I'm 17, just turned, and my dad is 54. I live with my younger sister (m, 13) and my mum (s, 50). My dad was diagnosed over a year and a half ago in march 2018 with osoephageal cancer and has since had many bouts of chemo and a huge operation. We were told a few months ago that his cancer is incurable and in recent days hes gotten a lot worse very quickly. The nurses came today and we've been told that he is in fact dying. I sort of knew it was coming but I didn't want to believe it. We could have anywhere between a few days to a couple weeks left with him. I'm so scared. I'm not at all prepared, it's all happened so suddenly and I don't know what to do. I'm so worried for my sister and my mum and im trying so hard to stay strong for them but it's so difficult. I'm not ready for him to go, there's so many things I still want him to see. It's so hard to cope and I just don't know what to do. I've struggled with mental health issues and I used to self harm, and that's not something I want to turn back to because that would just hurt my mum even more. I'm just completely lost. If anyone has any advice I would be forever grateful

  • Hi there ...

    So so sorry your going through this heartbraking time at the moment... and having lost my mum and dad quite early .. and mum to a sudden heart attack... it's never easy, and wer never ready to let them go .. 

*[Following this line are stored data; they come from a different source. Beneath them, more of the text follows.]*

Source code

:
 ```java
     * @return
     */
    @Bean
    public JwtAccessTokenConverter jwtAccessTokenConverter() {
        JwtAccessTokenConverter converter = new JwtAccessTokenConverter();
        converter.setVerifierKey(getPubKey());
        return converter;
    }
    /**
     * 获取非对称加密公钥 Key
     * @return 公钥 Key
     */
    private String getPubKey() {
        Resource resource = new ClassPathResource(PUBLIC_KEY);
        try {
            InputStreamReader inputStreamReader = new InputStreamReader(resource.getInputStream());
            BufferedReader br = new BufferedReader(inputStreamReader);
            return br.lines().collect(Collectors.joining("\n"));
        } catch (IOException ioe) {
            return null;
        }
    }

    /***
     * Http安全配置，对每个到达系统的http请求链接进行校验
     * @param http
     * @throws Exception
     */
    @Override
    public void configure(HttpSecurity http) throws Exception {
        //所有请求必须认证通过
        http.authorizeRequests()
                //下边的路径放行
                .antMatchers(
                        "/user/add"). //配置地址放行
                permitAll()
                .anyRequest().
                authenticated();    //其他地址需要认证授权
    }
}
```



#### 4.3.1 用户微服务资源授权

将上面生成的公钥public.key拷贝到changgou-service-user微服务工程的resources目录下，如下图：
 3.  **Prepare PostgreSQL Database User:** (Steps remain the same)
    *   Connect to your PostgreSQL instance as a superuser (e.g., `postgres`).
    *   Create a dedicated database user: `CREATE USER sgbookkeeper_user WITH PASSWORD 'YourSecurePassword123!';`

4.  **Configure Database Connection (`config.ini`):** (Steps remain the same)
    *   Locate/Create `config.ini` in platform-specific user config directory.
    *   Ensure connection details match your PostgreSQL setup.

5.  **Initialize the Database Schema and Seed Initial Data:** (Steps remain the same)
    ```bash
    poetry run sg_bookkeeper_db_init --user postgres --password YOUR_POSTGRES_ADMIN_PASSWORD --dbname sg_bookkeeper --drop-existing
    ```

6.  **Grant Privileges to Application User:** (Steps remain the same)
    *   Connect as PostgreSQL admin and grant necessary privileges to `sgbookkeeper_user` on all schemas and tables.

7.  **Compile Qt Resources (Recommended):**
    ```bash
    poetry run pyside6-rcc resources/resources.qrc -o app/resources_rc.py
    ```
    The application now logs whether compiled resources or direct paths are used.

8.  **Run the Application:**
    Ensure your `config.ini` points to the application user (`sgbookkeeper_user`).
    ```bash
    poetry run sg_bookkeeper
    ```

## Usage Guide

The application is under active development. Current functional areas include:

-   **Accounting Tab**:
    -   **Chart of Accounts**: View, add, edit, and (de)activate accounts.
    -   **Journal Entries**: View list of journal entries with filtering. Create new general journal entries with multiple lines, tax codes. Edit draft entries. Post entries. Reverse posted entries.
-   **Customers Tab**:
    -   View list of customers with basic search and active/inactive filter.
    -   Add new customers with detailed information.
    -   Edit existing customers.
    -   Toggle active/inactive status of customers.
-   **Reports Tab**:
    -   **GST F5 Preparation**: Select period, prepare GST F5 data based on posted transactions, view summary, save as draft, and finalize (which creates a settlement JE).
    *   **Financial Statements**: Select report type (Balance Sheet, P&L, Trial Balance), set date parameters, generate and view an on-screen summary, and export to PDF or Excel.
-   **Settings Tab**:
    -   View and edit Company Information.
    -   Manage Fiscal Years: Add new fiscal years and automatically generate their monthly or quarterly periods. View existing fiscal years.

    It's even harder coz your just starting out .. all I can say is my mum died befor I got to the hospital that day.. I never got to say those words I so wanted to .. that I was so proud to be her daughter... in the flick of an eye she'd gone ..  

    You have that chance I didn't get .. tell him all that's in your heart .. share tears and admit your scared .. we all are .. as much as you love your mum and sibling, they to have to go through their pain .. there's no easy way round it .. and you can't take their pain away .. you need to care for you .. but if you all share feelings and hold on equally together, you'll help each other through ..

    Think you'll find everyone including your dad is trying to be strong for everyone else .. that's when things are left unsaid .. it's a time for you all to listen to each other... to share .. if you can all do that .. and know it's o.k to cry .. or cuss .. or be scared .. know it's just being like everyone else when they loose someone close .. 

    You won't loose your dad .. look in the mirror...he's right there .. your half of him .. you can carry him safely in your heart on your journey through life... trust me .. he'll be watching over you .. I've felt my mum so many times .. telling me she's right by my side ..  so you hold on to each moment you get each day is a bonus, and what I'd give to see my mum for one more day... even one hour .. so hold his hand .. and they say hearing is the last thing to go... so keep talking , he'll hear you ...

    Sending you a vertual hug...  Chrissie xx

  • Please keep going, day by day.

    i understand what you’re going through. My dad died suddenly of pancreatic cancer. I was 16 then, I’m 44 now. I had mental health issues from then.  Are you close with your family?